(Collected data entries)
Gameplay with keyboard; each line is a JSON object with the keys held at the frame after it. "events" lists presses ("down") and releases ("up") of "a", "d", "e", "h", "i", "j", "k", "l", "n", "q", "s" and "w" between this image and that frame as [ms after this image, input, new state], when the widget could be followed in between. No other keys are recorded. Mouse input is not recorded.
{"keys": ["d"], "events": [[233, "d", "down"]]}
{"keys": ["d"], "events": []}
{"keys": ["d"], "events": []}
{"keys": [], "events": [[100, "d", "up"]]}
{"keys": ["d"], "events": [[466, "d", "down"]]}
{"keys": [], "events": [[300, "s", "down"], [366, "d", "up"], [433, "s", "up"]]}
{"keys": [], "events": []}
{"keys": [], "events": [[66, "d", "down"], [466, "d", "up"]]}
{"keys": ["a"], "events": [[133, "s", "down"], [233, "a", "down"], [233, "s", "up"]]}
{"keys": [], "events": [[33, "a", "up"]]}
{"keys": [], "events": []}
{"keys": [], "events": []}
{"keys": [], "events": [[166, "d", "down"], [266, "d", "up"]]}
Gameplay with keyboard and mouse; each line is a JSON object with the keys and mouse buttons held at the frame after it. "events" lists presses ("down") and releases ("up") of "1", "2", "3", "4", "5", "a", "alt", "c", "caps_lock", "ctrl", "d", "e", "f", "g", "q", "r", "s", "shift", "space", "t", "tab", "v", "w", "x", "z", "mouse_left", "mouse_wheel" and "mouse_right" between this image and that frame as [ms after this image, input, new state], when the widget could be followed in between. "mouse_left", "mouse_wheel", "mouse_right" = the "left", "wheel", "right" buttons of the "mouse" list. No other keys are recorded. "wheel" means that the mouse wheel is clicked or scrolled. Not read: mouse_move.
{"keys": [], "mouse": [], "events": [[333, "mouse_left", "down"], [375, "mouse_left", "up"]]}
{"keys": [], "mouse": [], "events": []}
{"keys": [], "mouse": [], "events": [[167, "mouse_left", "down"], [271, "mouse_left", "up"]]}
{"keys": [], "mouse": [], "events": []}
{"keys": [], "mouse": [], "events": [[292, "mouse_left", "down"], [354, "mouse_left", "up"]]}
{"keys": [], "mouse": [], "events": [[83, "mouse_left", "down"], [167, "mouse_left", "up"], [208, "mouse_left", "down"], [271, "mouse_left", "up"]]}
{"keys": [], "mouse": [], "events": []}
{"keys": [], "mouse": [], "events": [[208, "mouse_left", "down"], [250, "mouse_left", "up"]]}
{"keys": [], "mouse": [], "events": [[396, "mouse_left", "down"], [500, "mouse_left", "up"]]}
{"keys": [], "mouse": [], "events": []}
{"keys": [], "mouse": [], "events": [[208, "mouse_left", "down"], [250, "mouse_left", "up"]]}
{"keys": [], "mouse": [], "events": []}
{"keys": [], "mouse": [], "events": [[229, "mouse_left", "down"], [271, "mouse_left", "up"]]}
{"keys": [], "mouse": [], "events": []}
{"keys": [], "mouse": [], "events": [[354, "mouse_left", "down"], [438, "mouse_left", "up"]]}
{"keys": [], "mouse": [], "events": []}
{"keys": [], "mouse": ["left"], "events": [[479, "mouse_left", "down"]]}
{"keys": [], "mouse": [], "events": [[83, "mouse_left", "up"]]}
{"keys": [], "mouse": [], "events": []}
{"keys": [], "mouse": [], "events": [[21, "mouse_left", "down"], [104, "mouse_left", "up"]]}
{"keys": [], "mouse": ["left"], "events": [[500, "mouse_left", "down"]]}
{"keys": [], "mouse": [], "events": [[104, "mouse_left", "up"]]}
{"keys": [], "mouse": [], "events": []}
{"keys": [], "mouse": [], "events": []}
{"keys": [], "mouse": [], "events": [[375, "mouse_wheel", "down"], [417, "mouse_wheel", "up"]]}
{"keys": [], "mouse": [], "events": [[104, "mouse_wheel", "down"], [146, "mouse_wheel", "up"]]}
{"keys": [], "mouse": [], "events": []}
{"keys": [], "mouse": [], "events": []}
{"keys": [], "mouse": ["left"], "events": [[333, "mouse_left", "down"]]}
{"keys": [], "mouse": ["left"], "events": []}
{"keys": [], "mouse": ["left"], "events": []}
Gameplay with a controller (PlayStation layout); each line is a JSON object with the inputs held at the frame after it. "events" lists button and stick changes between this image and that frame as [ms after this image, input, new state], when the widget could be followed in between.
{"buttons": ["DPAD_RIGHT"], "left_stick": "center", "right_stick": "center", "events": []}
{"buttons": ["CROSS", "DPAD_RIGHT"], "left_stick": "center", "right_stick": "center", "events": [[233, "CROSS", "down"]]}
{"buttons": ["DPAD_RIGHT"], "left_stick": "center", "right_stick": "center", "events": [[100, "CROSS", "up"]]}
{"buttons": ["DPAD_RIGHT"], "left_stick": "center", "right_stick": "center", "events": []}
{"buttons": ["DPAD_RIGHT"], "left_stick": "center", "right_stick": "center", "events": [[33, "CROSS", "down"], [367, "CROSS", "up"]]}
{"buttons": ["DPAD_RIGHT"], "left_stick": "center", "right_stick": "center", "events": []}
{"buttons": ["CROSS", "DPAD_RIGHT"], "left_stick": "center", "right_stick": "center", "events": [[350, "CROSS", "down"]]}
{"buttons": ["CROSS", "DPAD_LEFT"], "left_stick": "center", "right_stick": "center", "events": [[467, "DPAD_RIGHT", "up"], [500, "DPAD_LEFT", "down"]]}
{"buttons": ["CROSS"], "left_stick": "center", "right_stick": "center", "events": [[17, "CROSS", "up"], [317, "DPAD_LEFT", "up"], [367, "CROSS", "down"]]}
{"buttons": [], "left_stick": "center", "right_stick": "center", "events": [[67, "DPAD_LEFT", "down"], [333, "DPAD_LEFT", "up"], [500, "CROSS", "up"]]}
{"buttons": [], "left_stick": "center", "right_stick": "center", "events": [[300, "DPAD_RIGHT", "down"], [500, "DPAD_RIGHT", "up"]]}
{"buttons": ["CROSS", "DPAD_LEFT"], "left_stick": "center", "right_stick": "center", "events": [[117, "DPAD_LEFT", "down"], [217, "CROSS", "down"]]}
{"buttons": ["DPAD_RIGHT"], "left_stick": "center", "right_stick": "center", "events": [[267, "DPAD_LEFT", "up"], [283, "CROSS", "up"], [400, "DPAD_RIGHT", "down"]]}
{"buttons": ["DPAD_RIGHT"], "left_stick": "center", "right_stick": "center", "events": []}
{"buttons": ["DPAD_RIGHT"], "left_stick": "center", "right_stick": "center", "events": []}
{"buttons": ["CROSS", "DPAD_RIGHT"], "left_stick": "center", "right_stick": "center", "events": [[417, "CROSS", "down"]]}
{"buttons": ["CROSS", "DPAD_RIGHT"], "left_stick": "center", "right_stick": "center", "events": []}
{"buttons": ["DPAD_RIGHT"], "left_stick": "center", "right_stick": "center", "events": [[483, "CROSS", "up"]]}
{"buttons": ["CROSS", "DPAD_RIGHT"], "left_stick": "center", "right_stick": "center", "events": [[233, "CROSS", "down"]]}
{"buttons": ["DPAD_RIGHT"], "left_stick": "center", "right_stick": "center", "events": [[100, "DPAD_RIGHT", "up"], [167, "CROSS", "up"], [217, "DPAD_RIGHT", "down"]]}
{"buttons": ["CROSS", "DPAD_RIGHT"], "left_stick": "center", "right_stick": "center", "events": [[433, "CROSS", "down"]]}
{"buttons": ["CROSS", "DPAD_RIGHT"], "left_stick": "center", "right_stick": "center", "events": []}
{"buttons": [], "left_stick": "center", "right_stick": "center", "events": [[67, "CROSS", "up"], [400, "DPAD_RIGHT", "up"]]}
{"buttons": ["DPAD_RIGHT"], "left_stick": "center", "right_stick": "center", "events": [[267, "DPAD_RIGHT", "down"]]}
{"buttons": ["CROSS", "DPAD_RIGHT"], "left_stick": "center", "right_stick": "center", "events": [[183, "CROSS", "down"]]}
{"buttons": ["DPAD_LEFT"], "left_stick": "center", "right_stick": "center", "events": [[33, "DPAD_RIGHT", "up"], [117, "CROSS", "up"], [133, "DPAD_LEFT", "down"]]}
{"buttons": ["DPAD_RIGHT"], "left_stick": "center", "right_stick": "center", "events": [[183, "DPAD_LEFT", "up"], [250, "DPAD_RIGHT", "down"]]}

ASSIGNMENT: Among the lines above, find those carrying the word "followed" and copy them out.

RESULT:
Gameplay with keyboard; each line is a JSON object with the keys held at the frame after it. "events" lists presses ("down") and releases ("up") of "a", "d", "e", "h", "i", "j", "k", "l", "n", "q", "s" and "w" between this image and that frame as [ms after this image, input, new state], when the widget could be followed in between. No other keys are recorded. Mouse input is not recorded.
Gameplay with keyboard and mouse; each line is a JSON object with the keys and mouse buttons held at the frame after it. "events" lists presses ("down") and releases ("up") of "1", "2", "3", "4", "5", "a", "alt", "c", "caps_lock", "ctrl", "d", "e", "f", "g", "q", "r", "s", "shift", "space", "t", "tab", "v", "w", "x", "z", "mouse_left", "mouse_wheel" and "mouse_right" between this image and that frame as [ms after this image, input, new state], when the widget could be followed in between. "mouse_left", "mouse_wheel", "mouse_right" = the "left", "wheel", "right" buttons of the "mouse" list. No other keys are recorded. "wheel" means that the mouse wheel is clicked or scrolled. Not read: mouse_move.
Gameplay with a controller (PlayStation layout); each line is a JSON object with the inputs held at the frame after it. "events" lists button and stick changes between this image and that frame as [ms after this image, input, new state], when the widget could be followed in between.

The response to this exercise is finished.